*Task data*
++++++++++++++++++++

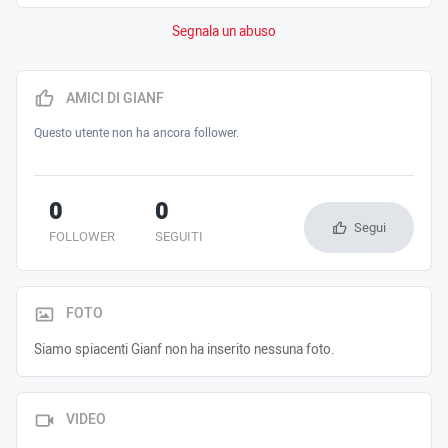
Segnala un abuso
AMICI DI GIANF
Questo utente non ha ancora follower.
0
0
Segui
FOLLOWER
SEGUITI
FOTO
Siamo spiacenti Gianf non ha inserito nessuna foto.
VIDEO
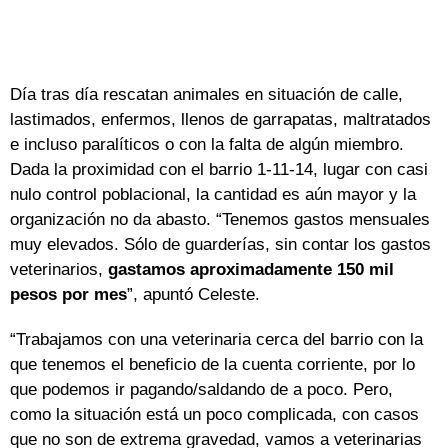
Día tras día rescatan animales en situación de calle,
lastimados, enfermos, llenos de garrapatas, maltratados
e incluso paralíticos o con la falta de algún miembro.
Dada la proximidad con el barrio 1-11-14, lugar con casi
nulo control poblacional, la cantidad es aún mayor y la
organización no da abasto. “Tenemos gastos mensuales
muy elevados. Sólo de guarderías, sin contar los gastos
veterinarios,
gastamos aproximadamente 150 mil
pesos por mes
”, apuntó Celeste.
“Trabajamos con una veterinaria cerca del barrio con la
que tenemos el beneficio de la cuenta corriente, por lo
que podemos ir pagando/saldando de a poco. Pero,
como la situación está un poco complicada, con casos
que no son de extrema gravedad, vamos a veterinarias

++++++++++++++++++++

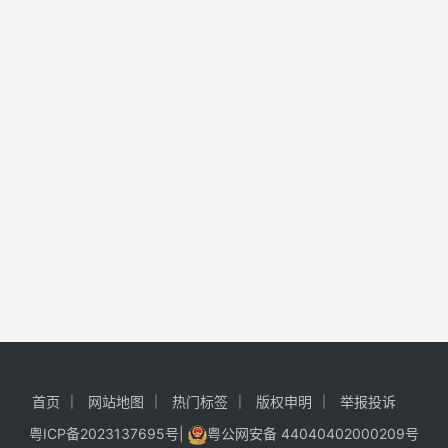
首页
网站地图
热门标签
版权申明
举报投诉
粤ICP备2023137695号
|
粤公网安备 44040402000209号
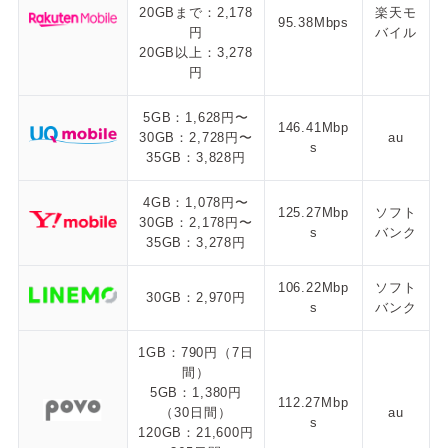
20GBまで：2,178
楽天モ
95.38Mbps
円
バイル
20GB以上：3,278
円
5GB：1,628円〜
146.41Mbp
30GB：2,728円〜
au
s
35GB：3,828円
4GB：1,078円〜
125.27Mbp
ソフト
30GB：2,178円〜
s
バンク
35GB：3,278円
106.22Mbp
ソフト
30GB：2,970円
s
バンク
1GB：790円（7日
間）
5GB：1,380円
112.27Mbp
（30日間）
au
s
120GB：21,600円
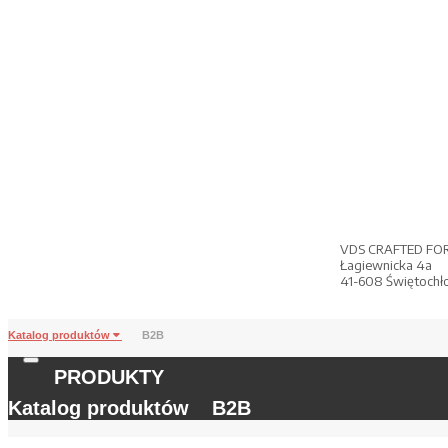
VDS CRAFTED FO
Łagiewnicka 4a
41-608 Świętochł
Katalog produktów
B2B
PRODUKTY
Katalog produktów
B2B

++++++++++++++++++++

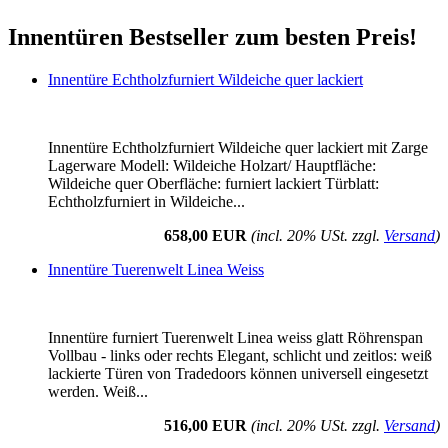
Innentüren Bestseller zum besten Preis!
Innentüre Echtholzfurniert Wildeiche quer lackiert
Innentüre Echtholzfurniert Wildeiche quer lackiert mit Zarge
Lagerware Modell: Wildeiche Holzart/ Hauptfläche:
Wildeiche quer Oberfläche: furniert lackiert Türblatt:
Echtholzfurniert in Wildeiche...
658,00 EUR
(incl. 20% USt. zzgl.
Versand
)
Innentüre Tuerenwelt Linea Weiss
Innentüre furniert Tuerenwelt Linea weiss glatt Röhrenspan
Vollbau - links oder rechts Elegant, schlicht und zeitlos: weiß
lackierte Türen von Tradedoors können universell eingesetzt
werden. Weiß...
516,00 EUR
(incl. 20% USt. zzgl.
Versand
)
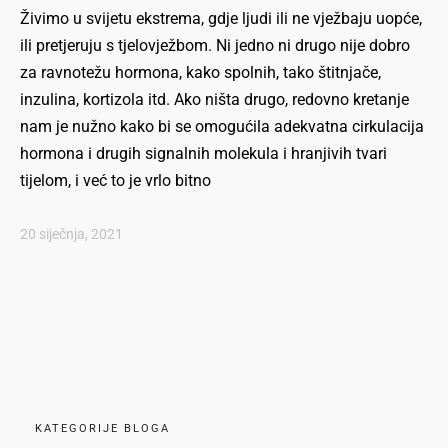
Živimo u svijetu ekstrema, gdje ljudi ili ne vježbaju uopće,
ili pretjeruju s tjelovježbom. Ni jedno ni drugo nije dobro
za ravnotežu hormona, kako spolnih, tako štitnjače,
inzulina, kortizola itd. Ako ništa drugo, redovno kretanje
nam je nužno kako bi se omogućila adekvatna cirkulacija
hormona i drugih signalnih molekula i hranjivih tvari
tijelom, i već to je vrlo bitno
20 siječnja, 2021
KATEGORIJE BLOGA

++++++++++++++++++++

*Exercise directions*
State how many lines of the listing include the word "Linea". Reply with the number alone.

*Answer section*
2